(Collected data entries)
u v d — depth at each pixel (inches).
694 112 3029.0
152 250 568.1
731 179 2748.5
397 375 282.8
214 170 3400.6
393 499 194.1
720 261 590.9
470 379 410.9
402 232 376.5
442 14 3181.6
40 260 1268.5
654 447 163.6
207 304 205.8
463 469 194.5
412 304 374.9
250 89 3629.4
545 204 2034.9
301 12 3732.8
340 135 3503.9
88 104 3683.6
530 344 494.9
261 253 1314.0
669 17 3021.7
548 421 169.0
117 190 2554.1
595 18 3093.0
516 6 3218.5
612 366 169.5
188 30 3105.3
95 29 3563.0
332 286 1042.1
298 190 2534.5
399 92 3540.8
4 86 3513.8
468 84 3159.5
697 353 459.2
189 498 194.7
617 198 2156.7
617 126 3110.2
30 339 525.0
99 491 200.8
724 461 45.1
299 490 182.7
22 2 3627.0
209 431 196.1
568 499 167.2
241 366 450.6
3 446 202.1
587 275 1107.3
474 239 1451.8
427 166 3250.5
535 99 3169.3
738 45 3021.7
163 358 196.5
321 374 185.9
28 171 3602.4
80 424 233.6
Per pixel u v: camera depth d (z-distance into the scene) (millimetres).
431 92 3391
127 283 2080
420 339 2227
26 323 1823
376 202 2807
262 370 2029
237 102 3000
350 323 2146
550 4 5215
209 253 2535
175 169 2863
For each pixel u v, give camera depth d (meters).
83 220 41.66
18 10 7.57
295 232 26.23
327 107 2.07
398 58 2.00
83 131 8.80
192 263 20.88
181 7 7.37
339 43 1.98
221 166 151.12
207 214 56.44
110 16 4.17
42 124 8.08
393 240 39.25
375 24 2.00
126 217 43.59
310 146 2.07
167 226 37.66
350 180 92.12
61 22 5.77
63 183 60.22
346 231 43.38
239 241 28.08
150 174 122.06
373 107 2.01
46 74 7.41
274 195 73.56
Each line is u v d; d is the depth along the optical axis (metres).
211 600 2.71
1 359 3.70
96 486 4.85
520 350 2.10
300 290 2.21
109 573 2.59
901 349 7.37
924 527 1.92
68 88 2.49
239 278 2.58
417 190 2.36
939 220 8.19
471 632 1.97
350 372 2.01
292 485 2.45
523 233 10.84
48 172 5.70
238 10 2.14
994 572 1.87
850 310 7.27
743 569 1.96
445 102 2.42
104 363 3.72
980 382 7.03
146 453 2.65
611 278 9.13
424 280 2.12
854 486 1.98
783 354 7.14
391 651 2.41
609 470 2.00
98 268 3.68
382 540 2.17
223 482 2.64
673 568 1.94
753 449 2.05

▶ _TASK DESCRIPTION_:
Each entry must be output exactly as it was written.

▶ _RESPONSE BELOW_:
u v d — depth at each pixel (inches).
694 112 3029.0
152 250 568.1
731 179 2748.5
397 375 282.8
214 170 3400.6
393 499 194.1
720 261 590.9
470 379 410.9
402 232 376.5
442 14 3181.6
40 260 1268.5
654 447 163.6
207 304 205.8
463 469 194.5
412 304 374.9
250 89 3629.4
545 204 2034.9
301 12 3732.8
340 135 3503.9
88 104 3683.6
530 344 494.9
261 253 1314.0
669 17 3021.7
548 421 169.0
117 190 2554.1
595 18 3093.0
516 6 3218.5
612 366 169.5
188 30 3105.3
95 29 3563.0
332 286 1042.1
298 190 2534.5
399 92 3540.8
4 86 3513.8
468 84 3159.5
697 353 459.2
189 498 194.7
617 198 2156.7
617 126 3110.2
30 339 525.0
99 491 200.8
724 461 45.1
299 490 182.7
22 2 3627.0
209 431 196.1
568 499 167.2
241 366 450.6
3 446 202.1
587 275 1107.3
474 239 1451.8
427 166 3250.5
535 99 3169.3
738 45 3021.7
163 358 196.5
321 374 185.9
28 171 3602.4
80 424 233.6
Per pixel u v: camera depth d (z-distance into the scene) (millimetres).
431 92 3391
127 283 2080
420 339 2227
26 323 1823
376 202 2807
262 370 2029
237 102 3000
350 323 2146
550 4 5215
209 253 2535
175 169 2863
For each pixel u v, give camera depth d (meters).
83 220 41.66
18 10 7.57
295 232 26.23
327 107 2.07
398 58 2.00
83 131 8.80
192 263 20.88
181 7 7.37
339 43 1.98
221 166 151.12
207 214 56.44
110 16 4.17
42 124 8.08
393 240 39.25
375 24 2.00
126 217 43.59
310 146 2.07
167 226 37.66
350 180 92.12
61 22 5.77
63 183 60.22
346 231 43.38
239 241 28.08
150 174 122.06
373 107 2.01
46 74 7.41
274 195 73.56
Each line is u v d; d is the depth along the optical axis (metres).
211 600 2.71
1 359 3.70
96 486 4.85
520 350 2.10
300 290 2.21
109 573 2.59
901 349 7.37
924 527 1.92
68 88 2.49
239 278 2.58
417 190 2.36
939 220 8.19
471 632 1.97
350 372 2.01
292 485 2.45
523 233 10.84
48 172 5.70
238 10 2.14
994 572 1.87
850 310 7.27
743 569 1.96
445 102 2.42
104 363 3.72
980 382 7.03
146 453 2.65
611 278 9.13
424 280 2.12
854 486 1.98
783 354 7.14
391 651 2.41
609 470 2.00
98 268 3.68
382 540 2.17
223 482 2.64
673 568 1.94
753 449 2.05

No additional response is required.